4482 N. Arrow Crest Way 

I drove to Arrowhead Ridge in the Foothills at the end of North 36th Street and found a showcase of expensive examples of architectural styles: craftsman bungalow, mountain cabin and English cottage, to name a few.

I was drawn to this Italianate house by the striking contrast between the black trim and the warm tan stucco. This home also suits the geography and climate of Boise's foothills very well—better than the other styles.

Tinted concrete steps lead to an east-facing gated courtyard where the sound of the fountain's water echoes off the walls. Massive black columns lead to the front door. The entrance hall is floored in four-inch wide cinnamon-colored cherry planks, and all the ceilings are at least 10-feet high. To the left is a carpeted den; to the right through an archway framed in pillars is the formal dining room.

A hall behind the den leads to a carpeted bedroom and a large bathroom. Off the dining room is a great room with a gas fireplace made of stone, flanked by built-in cabinets in knotty alder. Sliders lead to the back deck. The earthy and calming colors of the exterior are carried inside this house: soft browns and black and even a rare dark red wall and ceiling just for fun!
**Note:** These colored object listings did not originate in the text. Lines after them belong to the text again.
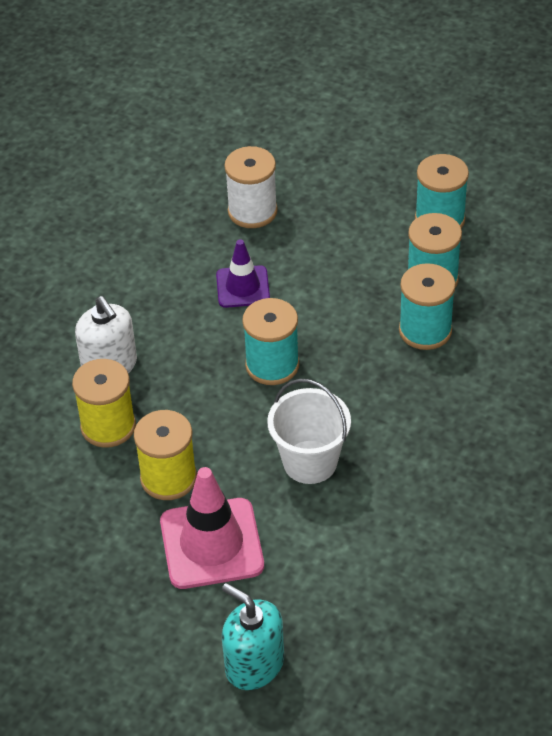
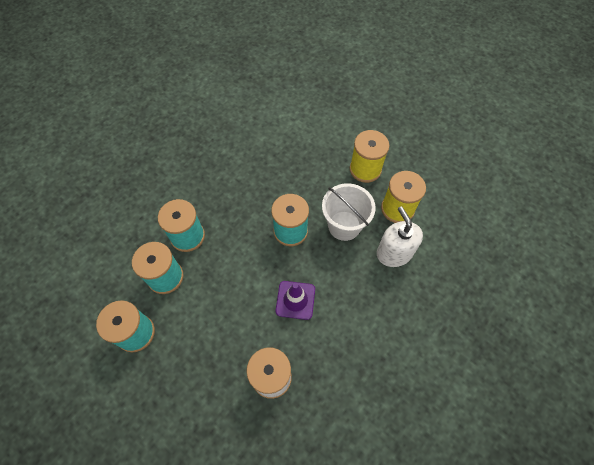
camera: 170 degrees left, 15 degrees up
pink traffic cone [160,467,264,589] -> none
turquoise soap dispenser [222,583,284,690] -> none
white bucket [267,379,351,484] -> white bucket moved to [322,183,376,241]

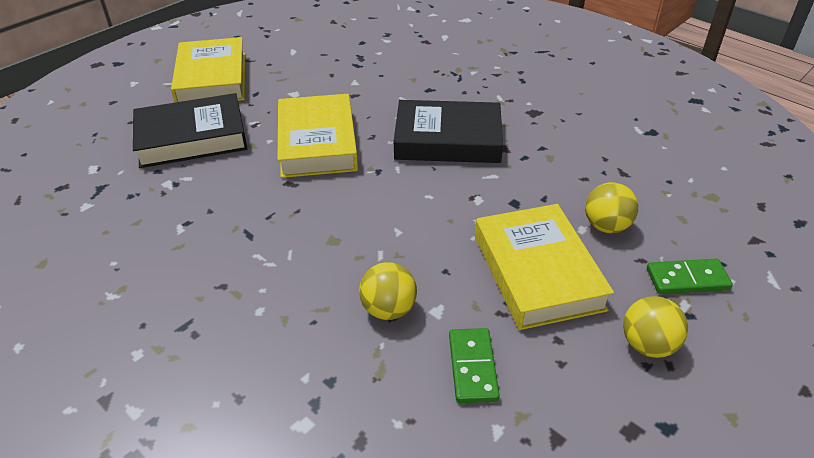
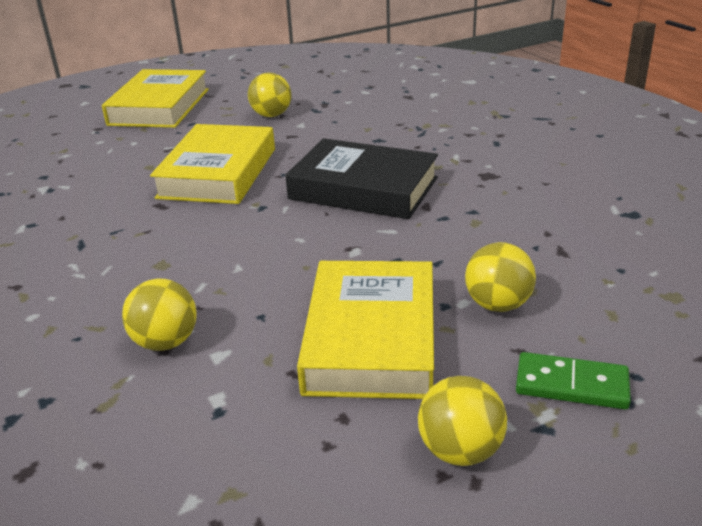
camera: 20 degrees right, 10 degrees down
black book [133,93,247,168] -> none
green domino [449,328,500,403] -> none
none -> yellow ball [248,73,292,117]

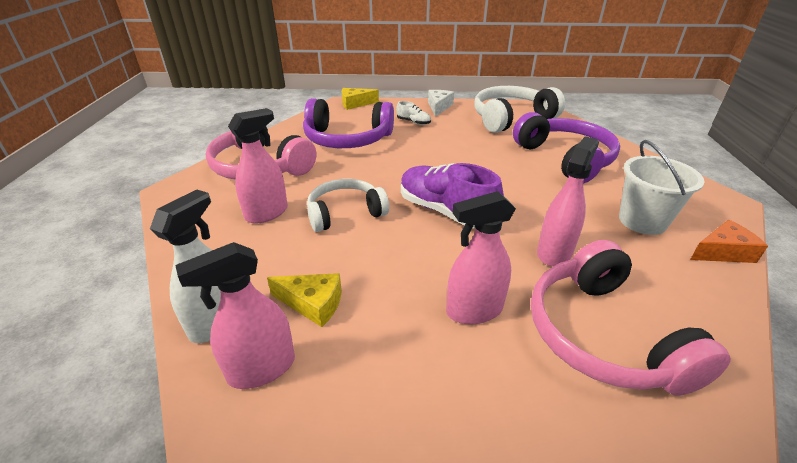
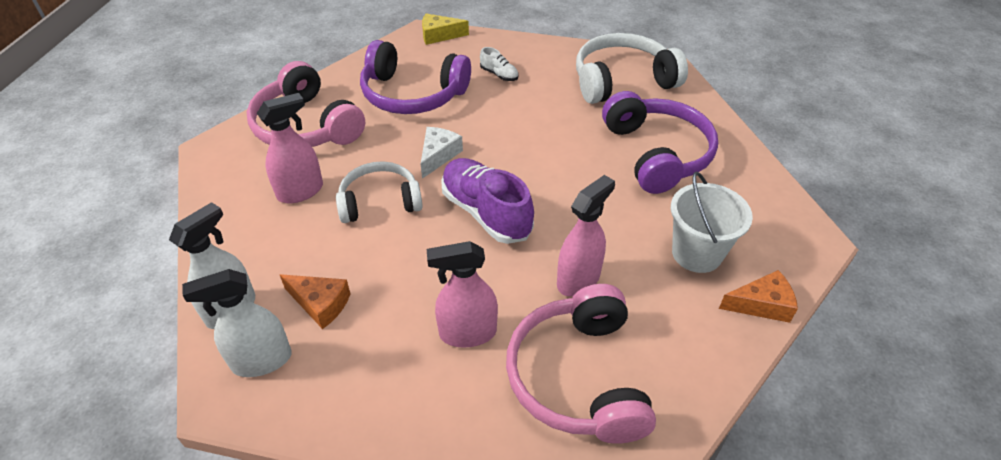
camera: 10 degrees right, 10 degrees up
pink spray bottle [175,242,295,389] -> white spray bottle [182,269,292,377]
yellow cheese [267,273,342,327] -> orange cheese [280,274,351,329]
white cheese [428,90,454,117] -> white cheese moved to [421,127,463,179]

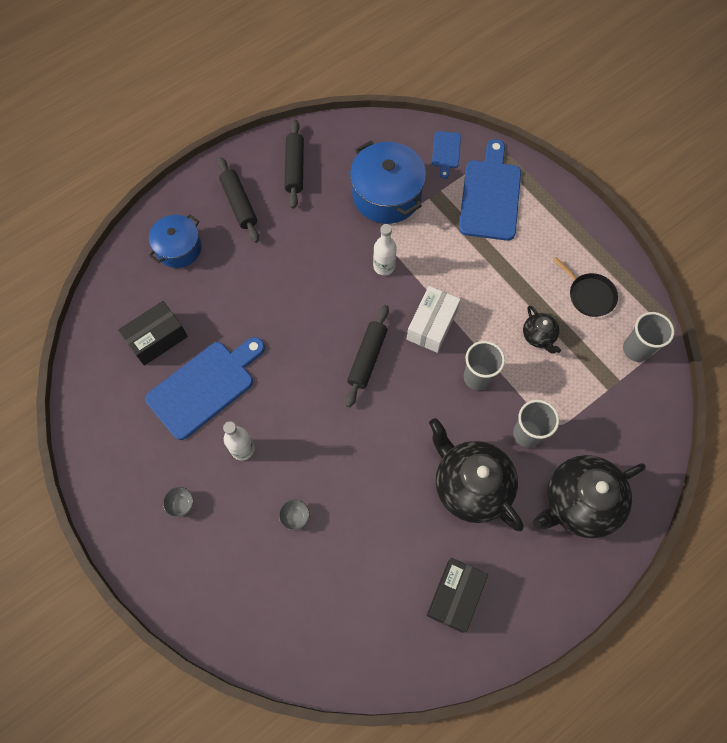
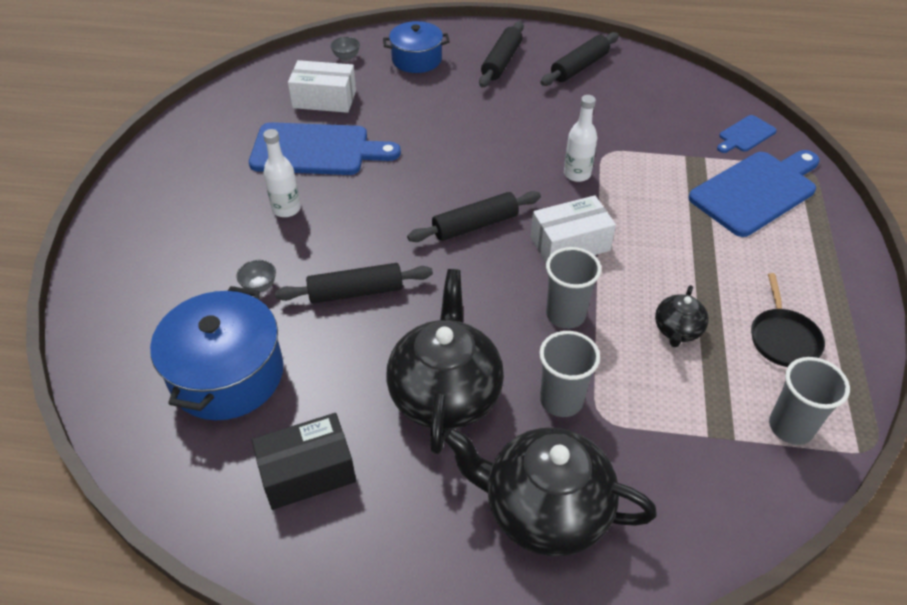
camera: 45 degrees right, 20 degrees down
black box [118,301,188,366] -> white box [288,60,356,113]
grey bowl [163,487,194,518] -> grey bowl moved to [331,37,360,61]
blue pot [350,140,426,224] -> blue pot moved to [150,286,283,420]
none -> black rolling pin [275,263,433,303]

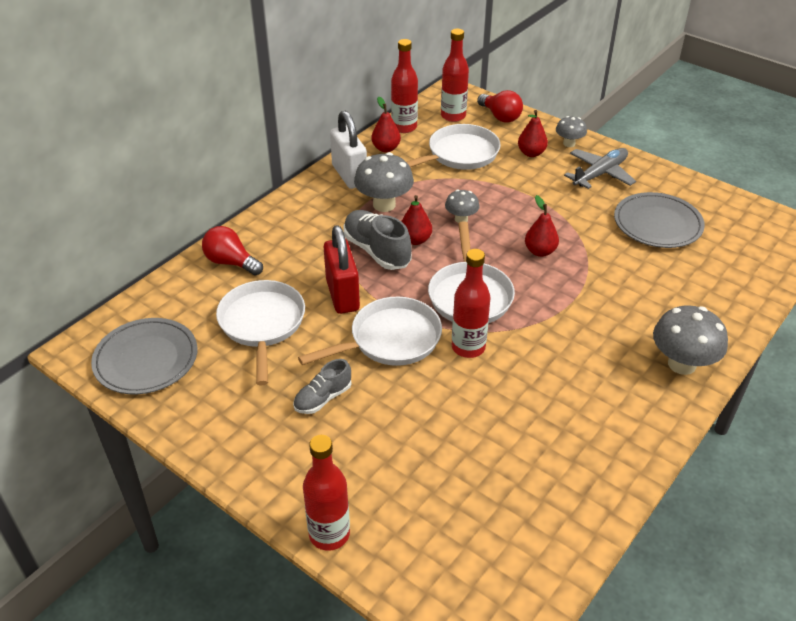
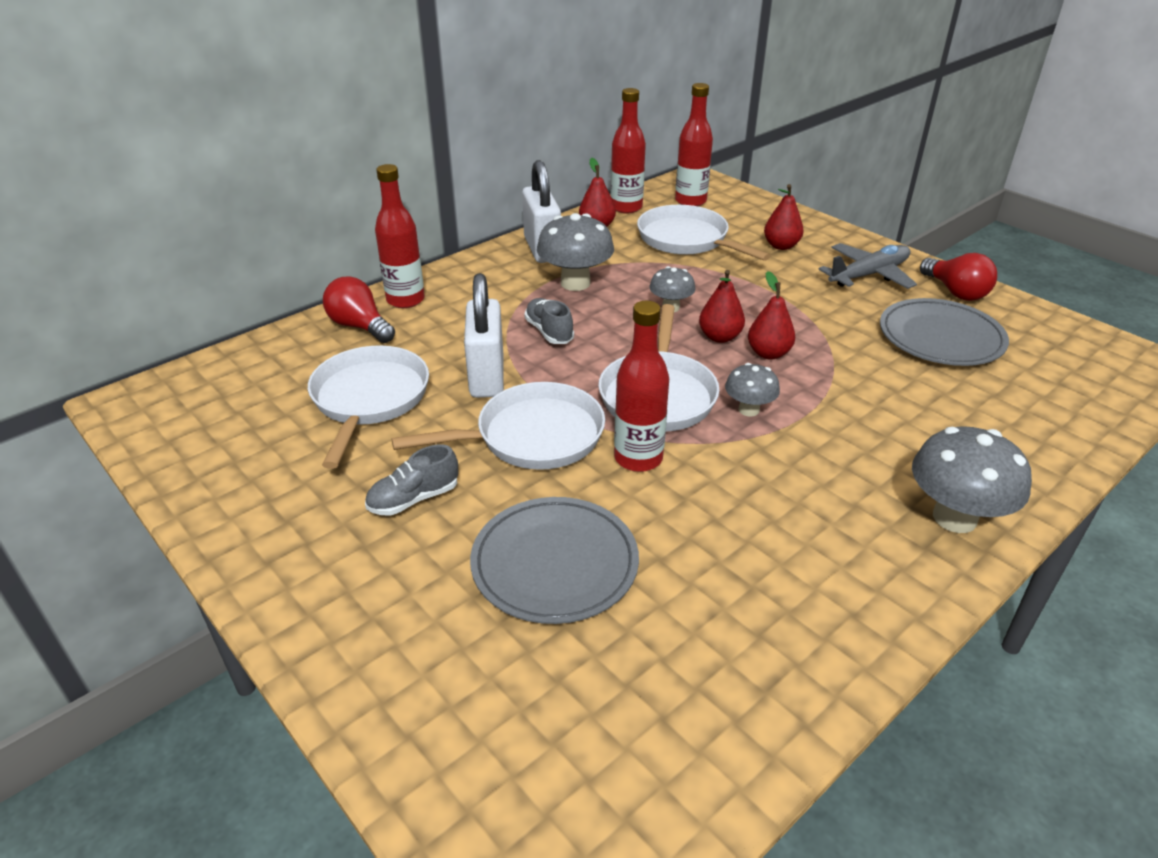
camera: 10 degrees right, 5 degrees down
grey plate [91,318,198,394] -> grey plate moved to [470,497,639,624]
red bottle [303,435,350,551] -> red bottle moved to [375,164,425,308]
red padlock [324,225,360,314] -> white padlock [464,273,504,398]
grey shoe [343,210,412,270] -> grey shoe [524,298,574,344], size x0.62
red pear [401,195,432,245] -> red pear moved to [699,270,745,343]
white pan [407,124,501,170] -> white pan turned 105 degrees counterclockwise [637,205,771,261]
red light bulb [477,90,523,123] -> red light bulb moved to [920,253,997,301]
grey mushroom [556,116,587,147] -> grey mushroom moved to [725,363,780,417]

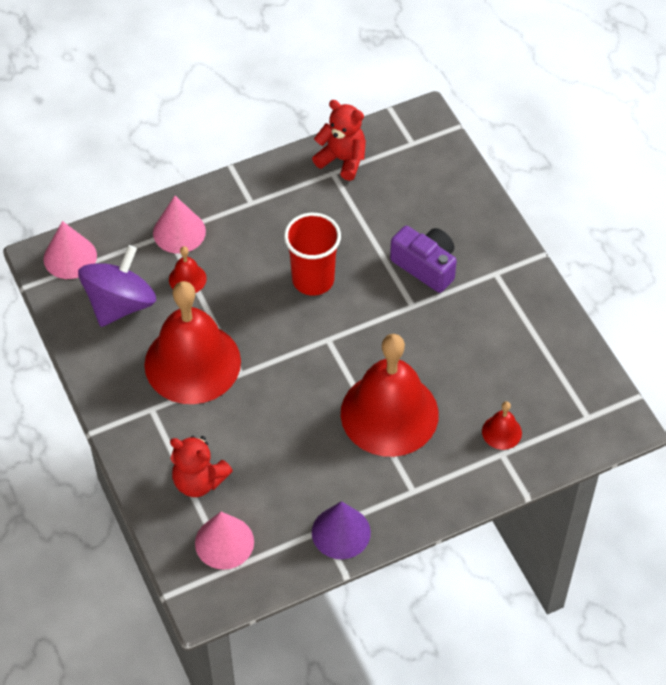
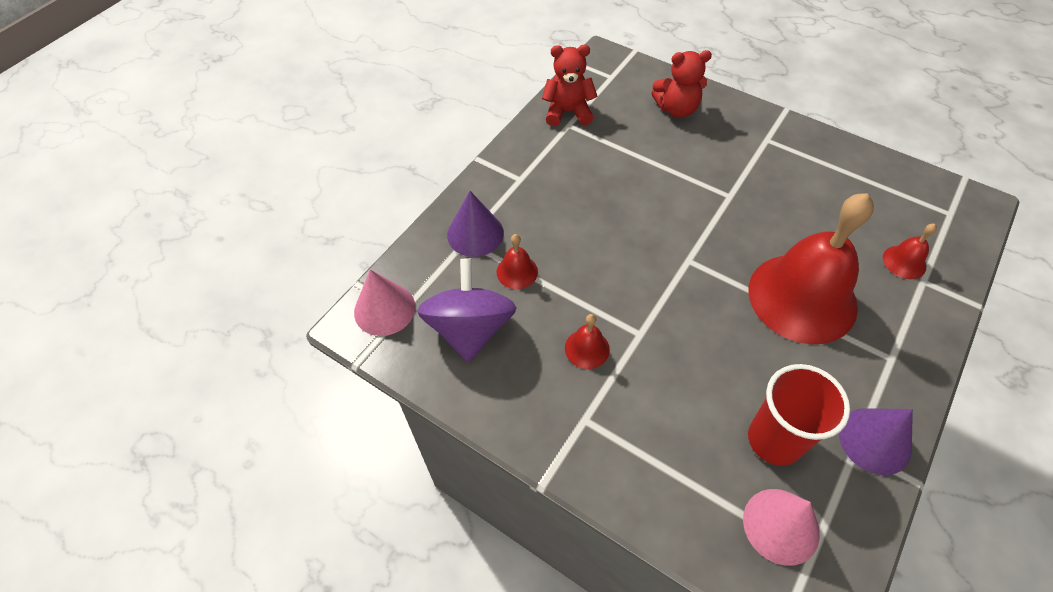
camera: 30 degrees left, 0 degrees up
red bell [144,281,241,404] -> red bell [565,314,610,369], size x0.40
pink cone [153,196,206,254] -> purple cone [447,191,504,257]
red teddy bear [170,436,233,497] -> red teddy bear moved to [651,50,712,118]
red cup [284,213,341,296] -> red cup moved to [748,364,850,466]
purple camera [390,226,457,293] -> none

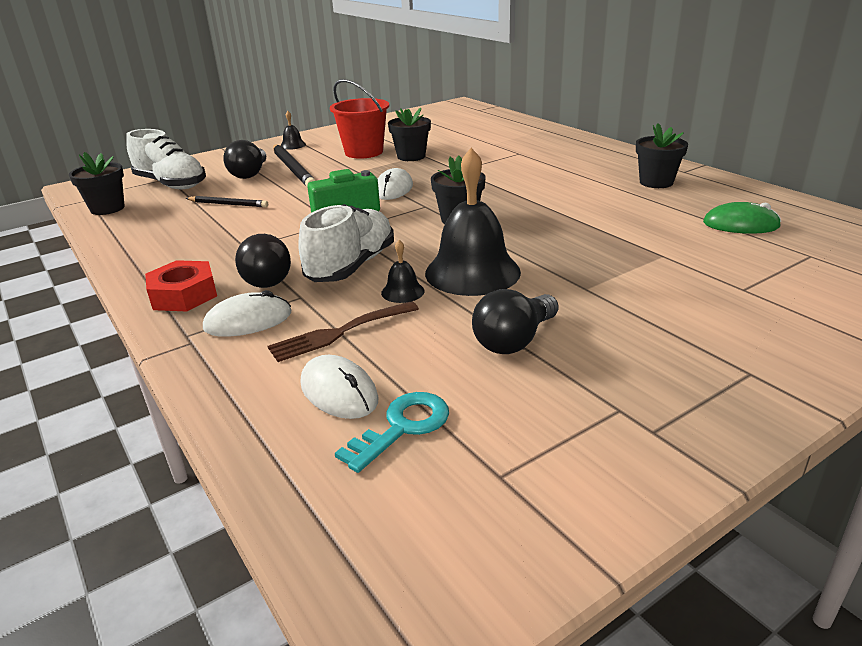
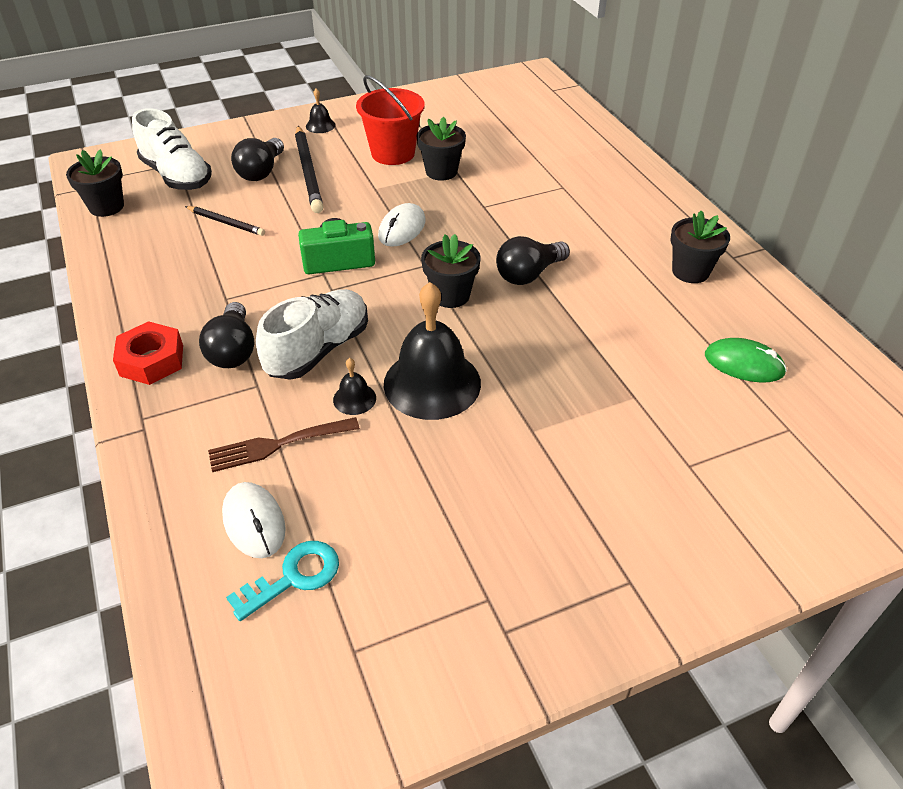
camera: 10 degrees right, 15 degrees up
white mouse [203,290,291,337] -> none
black light bulb [472,289,558,354] -> black light bulb moved to [496,236,570,285]

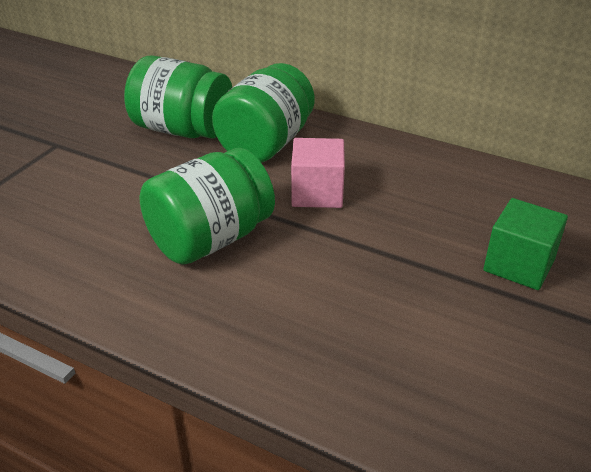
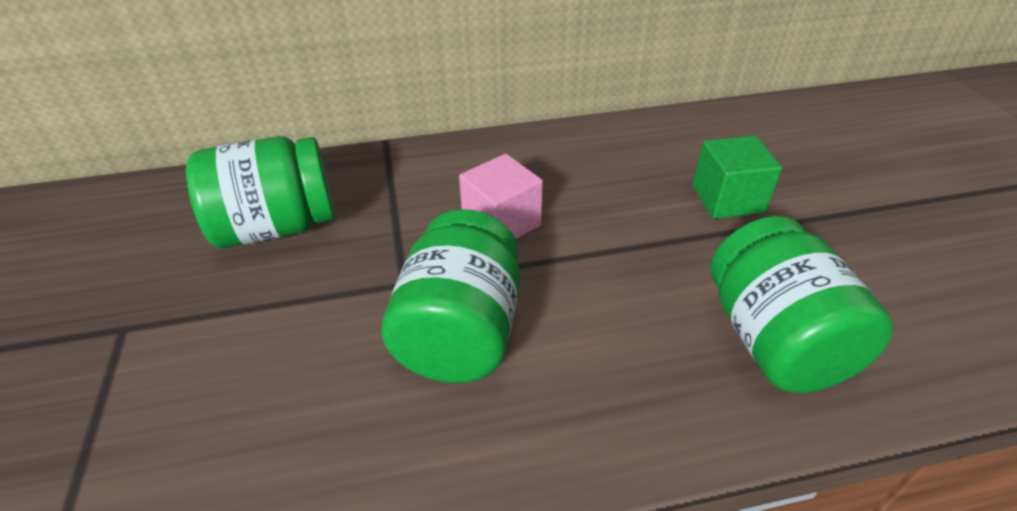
camera: 40 degrees left, 5 degrees up
green jar [212,63,314,163] -> green jar moved to [710,216,893,393]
Next to the great room is the kitchen where the counter tops are darker granite; the cabinets are thick, medium brown, knotty alder, and the backsplashes are travertine. There is a six-burner gas stove, an island and a big, walk-in pantry. Windows and a glass door lead to the back deck. Next to the kitchen is a "keeping room." I've always wondered what that meant so I looked it up. In colonial homes, the family ate, worked and slept in one room. The fire from the fireplace kept them warm during the very cold nights. Nowadays, the phrase refers to a cozy room with a fireplace located near the kitchen.

On the other side of the house is a palatial master bedroom with another glass door to the deck. Its bathroom floor is tiled in brown, and it includes a garden tub and a big shower with two shower heads.

The closet in the master bedroom is enormous and lit with sun tunnels as well as lights. The closet includes hookups for a washer and dryer in case a first-floor laundry would be needed. A generous-sized mud room and a half bathroom leads to the three-car, finished garage.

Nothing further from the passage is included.